Przetestowałem trzy lokalne piwka. Szczególnie byłem zachwycony browarkiem o
nazwie Demon – wspaniały czerwony lager! Stać mnie było tylko na, trzy więc po
20-tej opuściłem lokal i wróciłem do hostelu. Tam kolacja, ablucja, jeszcze
jedno piwko w fotelu przy książce i idę spać.
Teatr
Na dzień powrotu
miałem zaplanowaną tylko jedną atrakcję: Muzeum Zabawek. Miałem rano skoczyć po
zakupy przed śniadaniem, ale się nie dało. Hostel funkcjonował dość dziwnie:
nie było nikogo na recepcji miedzy 22 a 9-tą rano. Z hostelu dało się wyjść,
ale nie dało się wrócić, bo drzwi się zatrzaskiwały automatycznie. Myślałem, że
pośpię sobie do 9-tej, akurat przyjdzie ktoś na recepcję, zrobię zakupy, wrócę
do hotelu, narobię kanapek na drogę i będzie git.
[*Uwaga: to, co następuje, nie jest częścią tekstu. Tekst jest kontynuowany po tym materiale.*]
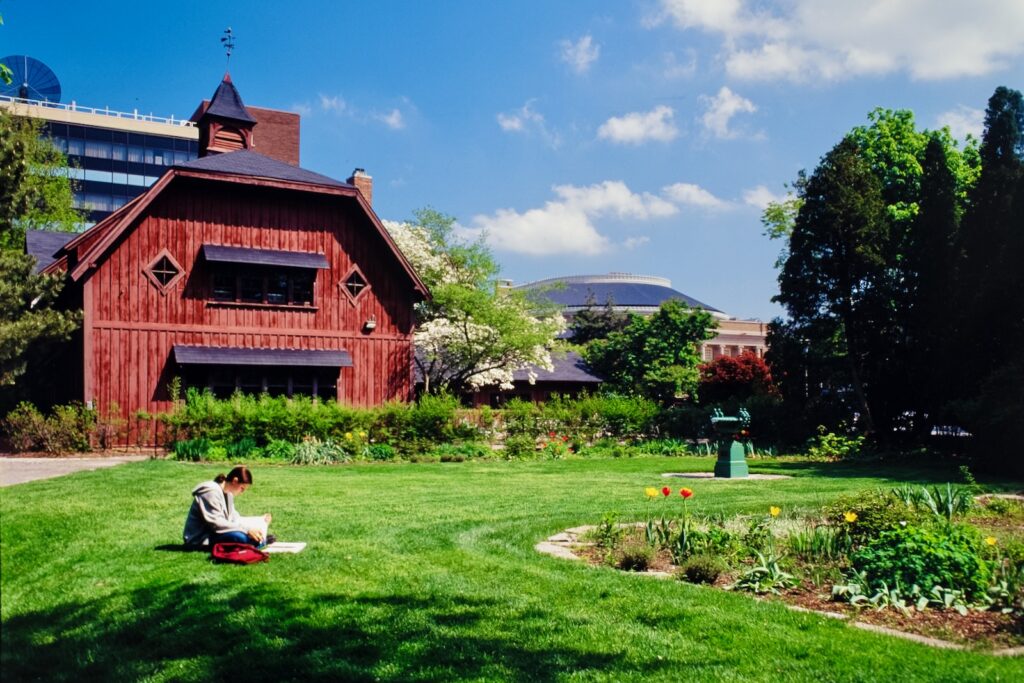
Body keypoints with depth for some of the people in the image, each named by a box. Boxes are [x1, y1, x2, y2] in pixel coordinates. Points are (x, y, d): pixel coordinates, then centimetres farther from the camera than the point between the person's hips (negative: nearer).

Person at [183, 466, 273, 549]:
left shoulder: (228, 493, 10)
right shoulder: (211, 492, -19)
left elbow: (234, 518, 10)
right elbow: (216, 523, -26)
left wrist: (260, 520, 0)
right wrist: (246, 529, -29)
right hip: (200, 539, -10)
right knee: (240, 537, -31)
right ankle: (260, 540, -9)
Niestety laska na recepcję
przyszła dopiero o 10… Śmieszne było też to, że w hostelu oprócz mnie były dwie
osoby. W pokoju 10-cio osobowym spałem sam.
Chyba pierwszy raz miałem taka sytuację. Wyszedłem z hostelu jakoś po
10-tej i od razu poszedłem po zakupy. W sklepie okazało się, że zapomniałem
jedzenia z lodówki, więc musiałem iść jeszcze raz do hostelu, a dopiero potem
do muzeum. Na szczęście oba te miejsca oddalone są dosłownie o 20 metrów.
Podchodzę pod drzwi muzeum, zamknięte. Co jest? Przecież od 10-tej? Okazuje się
jednak, że muzeum jest czynne od czwartku do poniedziałku … Nie sprawdziłem,
mój błąd. Szkoda, bo naprawdę chciałem to miejsce odwiedzić. Do busa jeszcze
dwie godziny, więc idę na spacer. Mróz jakiś łagodniejszy, więc spaceruje się
przyjemnie. Postanowiłem znaleźć mury miejskie w okolicach katedry. Fajne
miejsce. Kilka zakamarków. Potem bardzo naokoło obrałem kierunek na dworzec
kolejowy. Tam delikatnie się zgubiłem, bo zamiast przejść przejściem na drugą
stronę, to trafiłem na perony. Potem trafiłem na galerię handlową gdzie kupiłem
bułki ze szpinakiem i Kofolę. Tak zaopatrzony pomaszerowałem na busa. Ten
przyjechał punktualnie. Podróż powrotna bez fajerwerków. Z ciekawostek to po
drodze mijamy fajne muzeum lotnictwa, oraz miejsce bitwy pod Austerlitz. W
Krakowie jestem o czasie, więc mam jeszcze dokładnie godzinę. Czas ten wykorzystuje
na uzupełnienie wody i zjedzenie czegoś ciepłego „na szybko”. Zaraz bus do
Rzeszowa i już człowiek prawie w domu.
Podsumowanie:
Brno bardzo
przypadło mi do gustu. Trochę taka Praga w miniaturze. Jak pisałem wcześniej:
miałem też dużo skojarzeń ze starówką w Tallinie. Uwielbiam miasta, w których
można zabłądzić i trafić na każdym kroku na jakaś fajną uliczkę bądź zakamarek.
Brno to też miasto ciekawych legend, o których pisałem wcześniej. Legend,
których ślady możemy znaleźć, jeśli uważnie poszukamy. Poza tym wiadomo: Czechy
zawsze są zajebiste. Dobre jedzenie, dobre piwo, wszystko w przystępnych
cenach. Warto odwiedzić tym bardziej, że Polski Bus zawiezie Was tam za grosze.